DIRECTIONS -
1 – In the text on cancer in women, rewrite the part that opens with the words containing "Many cancers detected" and closes with "a poor prognosis.", putting "outlook" in place of "prognosis".
2 – According to the text on cancer in women, why does cancer not necessarily mean death? Answer in one to three sentences.

DOCUMENT SEGMENT -
■ ■ ■ ■ ■ ■ ■

1. How common is cancer?
Cancer is rapidly increasing in India and most of us are sitting ducks. Just talking about cervical cancer, in India it is seen that 200 women die every day i.e. one woman every 7 minutes.
2. What are the common cancers affecting women?
Indian women are most prone to Cancer of the Cervix (neck of the womb); Breast cancer comes second; other cancers affecting women are those involving the ovaries and uterine wall.
3. Does cancer mean death?
Many cancers detected early have a near complete recovery. Cancers detected in the late stage after spreading to other organs generally carry a poor prognosis.
4. Can I prevent cancer?
General measures of preventing cancer would include a healthy lifestyle – avoiding tobacco use, minimizing alcohol and food with preservatives, living in a pollution-free environment and maintain a healthy diet and regular exercise regime. Inspite of all this, cancer can often not be prevented. For cervical cancer over the last few years a vaccine with 75% protection has been developed.

■ ■ ■ ■ ■ ■ ■

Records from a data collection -
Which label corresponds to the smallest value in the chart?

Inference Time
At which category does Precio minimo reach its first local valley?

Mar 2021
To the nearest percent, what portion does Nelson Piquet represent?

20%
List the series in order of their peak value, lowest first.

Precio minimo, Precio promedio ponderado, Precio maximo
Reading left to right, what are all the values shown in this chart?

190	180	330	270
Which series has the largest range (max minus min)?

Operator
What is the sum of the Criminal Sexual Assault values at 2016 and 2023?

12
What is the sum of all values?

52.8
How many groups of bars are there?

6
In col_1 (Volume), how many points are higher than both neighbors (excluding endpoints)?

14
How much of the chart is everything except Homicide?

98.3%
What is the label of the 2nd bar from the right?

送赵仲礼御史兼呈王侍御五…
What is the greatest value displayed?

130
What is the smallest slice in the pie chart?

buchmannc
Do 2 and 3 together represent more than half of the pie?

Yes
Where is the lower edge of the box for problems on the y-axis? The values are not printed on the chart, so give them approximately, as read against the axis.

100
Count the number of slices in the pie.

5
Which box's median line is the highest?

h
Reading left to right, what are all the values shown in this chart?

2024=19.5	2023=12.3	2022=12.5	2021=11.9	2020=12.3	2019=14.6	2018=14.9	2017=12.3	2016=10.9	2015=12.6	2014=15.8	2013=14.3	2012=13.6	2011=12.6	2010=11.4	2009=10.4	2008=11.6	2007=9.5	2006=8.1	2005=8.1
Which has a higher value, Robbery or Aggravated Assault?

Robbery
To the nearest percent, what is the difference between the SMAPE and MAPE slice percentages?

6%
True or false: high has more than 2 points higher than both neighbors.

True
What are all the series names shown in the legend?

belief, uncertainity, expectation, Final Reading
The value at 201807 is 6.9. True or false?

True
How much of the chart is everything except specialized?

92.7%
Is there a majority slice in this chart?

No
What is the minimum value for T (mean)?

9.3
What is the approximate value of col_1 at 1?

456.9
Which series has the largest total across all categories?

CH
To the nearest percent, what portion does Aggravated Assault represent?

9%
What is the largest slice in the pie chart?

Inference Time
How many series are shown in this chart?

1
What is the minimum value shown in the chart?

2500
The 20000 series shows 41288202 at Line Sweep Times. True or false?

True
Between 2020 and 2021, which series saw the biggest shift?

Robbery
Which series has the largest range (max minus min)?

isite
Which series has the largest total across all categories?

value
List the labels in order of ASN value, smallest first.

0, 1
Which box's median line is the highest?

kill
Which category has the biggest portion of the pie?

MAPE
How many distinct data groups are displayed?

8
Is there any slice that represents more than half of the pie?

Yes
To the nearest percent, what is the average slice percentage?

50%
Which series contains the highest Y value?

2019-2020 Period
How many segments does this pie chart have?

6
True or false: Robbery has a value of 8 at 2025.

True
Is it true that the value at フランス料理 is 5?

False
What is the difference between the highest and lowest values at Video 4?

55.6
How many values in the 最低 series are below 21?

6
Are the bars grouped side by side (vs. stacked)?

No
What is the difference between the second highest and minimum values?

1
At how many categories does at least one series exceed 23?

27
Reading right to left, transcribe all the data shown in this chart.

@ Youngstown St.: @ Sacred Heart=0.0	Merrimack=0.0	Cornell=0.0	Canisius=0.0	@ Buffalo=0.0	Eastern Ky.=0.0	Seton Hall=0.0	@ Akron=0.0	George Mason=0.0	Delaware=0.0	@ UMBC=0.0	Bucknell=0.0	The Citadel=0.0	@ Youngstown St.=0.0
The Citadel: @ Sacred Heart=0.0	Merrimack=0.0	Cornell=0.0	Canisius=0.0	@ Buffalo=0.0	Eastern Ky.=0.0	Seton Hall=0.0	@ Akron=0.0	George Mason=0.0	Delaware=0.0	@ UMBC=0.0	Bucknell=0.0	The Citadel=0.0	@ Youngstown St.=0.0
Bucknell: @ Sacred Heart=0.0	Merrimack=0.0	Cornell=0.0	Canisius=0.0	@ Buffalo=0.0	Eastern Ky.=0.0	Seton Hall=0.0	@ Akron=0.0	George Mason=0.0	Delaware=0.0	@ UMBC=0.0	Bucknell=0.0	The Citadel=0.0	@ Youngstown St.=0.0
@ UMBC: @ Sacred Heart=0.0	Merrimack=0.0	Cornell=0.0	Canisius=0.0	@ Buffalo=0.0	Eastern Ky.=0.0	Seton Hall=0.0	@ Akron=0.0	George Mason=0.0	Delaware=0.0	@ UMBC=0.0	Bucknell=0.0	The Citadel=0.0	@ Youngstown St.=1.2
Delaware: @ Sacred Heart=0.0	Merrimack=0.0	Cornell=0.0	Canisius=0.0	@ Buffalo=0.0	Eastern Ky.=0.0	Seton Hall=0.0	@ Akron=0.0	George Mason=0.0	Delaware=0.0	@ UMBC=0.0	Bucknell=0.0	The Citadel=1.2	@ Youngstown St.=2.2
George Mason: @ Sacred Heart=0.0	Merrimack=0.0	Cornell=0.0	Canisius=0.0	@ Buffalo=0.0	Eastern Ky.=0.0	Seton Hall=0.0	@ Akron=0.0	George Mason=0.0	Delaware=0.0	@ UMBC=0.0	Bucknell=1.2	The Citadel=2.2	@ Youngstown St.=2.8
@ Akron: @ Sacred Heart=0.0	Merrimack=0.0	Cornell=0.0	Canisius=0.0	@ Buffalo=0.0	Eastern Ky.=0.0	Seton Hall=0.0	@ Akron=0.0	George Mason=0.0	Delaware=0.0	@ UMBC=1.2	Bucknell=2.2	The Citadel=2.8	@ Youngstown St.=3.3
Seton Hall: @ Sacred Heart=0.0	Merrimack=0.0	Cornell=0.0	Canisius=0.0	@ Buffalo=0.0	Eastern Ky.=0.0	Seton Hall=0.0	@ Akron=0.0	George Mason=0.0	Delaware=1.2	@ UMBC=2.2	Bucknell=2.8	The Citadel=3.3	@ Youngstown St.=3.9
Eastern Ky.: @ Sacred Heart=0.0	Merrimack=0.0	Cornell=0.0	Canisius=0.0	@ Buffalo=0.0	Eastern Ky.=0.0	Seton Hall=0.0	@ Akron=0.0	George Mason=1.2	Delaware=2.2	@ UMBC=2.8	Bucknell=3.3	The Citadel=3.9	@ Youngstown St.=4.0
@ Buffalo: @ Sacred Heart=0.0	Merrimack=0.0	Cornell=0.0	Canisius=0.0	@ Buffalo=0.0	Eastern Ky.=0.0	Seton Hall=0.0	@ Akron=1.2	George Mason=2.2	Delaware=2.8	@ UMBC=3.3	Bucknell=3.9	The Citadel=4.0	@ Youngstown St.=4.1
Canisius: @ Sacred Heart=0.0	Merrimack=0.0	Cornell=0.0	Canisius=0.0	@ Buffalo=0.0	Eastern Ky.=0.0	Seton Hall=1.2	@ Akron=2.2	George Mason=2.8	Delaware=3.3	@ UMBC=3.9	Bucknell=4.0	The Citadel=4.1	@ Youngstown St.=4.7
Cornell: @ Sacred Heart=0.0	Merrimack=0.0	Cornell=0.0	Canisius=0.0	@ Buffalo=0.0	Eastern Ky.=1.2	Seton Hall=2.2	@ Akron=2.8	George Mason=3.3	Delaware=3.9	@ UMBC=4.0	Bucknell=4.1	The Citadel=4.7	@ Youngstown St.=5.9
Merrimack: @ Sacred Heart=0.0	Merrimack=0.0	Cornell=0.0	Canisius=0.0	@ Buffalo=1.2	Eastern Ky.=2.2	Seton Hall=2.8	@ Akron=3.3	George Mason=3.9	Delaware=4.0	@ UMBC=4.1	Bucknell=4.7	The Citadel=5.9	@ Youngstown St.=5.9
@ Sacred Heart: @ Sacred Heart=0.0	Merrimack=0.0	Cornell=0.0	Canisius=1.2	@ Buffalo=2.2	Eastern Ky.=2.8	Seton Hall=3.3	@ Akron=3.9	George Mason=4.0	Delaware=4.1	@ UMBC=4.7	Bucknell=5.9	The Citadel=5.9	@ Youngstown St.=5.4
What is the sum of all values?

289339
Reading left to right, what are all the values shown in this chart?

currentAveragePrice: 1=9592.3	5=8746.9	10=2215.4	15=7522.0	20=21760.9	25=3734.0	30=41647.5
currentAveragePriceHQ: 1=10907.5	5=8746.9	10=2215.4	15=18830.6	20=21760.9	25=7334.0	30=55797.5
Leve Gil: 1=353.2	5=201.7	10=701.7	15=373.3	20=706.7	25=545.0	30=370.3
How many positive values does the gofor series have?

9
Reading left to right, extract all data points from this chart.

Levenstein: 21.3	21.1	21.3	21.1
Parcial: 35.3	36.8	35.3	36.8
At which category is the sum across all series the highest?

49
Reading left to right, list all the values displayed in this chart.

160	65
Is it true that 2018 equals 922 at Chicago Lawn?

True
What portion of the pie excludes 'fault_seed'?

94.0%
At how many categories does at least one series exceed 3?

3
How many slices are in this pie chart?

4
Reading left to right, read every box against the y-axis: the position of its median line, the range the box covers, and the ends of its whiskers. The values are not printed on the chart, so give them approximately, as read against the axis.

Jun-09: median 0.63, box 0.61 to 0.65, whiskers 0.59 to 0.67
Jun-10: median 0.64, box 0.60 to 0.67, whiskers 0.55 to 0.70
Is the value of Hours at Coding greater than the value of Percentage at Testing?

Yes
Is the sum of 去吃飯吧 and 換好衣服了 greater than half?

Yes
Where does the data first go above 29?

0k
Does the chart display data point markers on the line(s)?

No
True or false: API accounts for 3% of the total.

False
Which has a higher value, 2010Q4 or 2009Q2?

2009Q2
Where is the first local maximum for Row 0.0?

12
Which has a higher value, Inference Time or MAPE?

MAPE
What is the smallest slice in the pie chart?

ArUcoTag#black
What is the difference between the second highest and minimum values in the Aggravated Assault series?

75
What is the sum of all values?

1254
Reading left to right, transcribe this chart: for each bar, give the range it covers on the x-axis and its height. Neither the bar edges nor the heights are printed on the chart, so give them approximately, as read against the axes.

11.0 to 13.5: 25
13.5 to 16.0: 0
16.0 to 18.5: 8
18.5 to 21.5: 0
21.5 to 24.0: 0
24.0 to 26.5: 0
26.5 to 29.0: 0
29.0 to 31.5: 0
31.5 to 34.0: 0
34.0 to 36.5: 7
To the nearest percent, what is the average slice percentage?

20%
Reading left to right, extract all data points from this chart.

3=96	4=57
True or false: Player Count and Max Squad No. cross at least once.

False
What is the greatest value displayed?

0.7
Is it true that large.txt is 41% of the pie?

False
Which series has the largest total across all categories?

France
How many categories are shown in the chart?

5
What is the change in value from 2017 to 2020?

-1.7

■ ■ ■ ■ ■ ■ ■

ANSWERS FOR EACH ITEM -
1 –
Many cancers detected early have a near complete recovery. Cancers detected in the late stage after spreading to other organs generally carry a poor outlook.

2 – Many cancers that are detected early have a near complete recovery. Cancers detected in the late stage, after they have spread to other organs, generally carry a poor prognosis.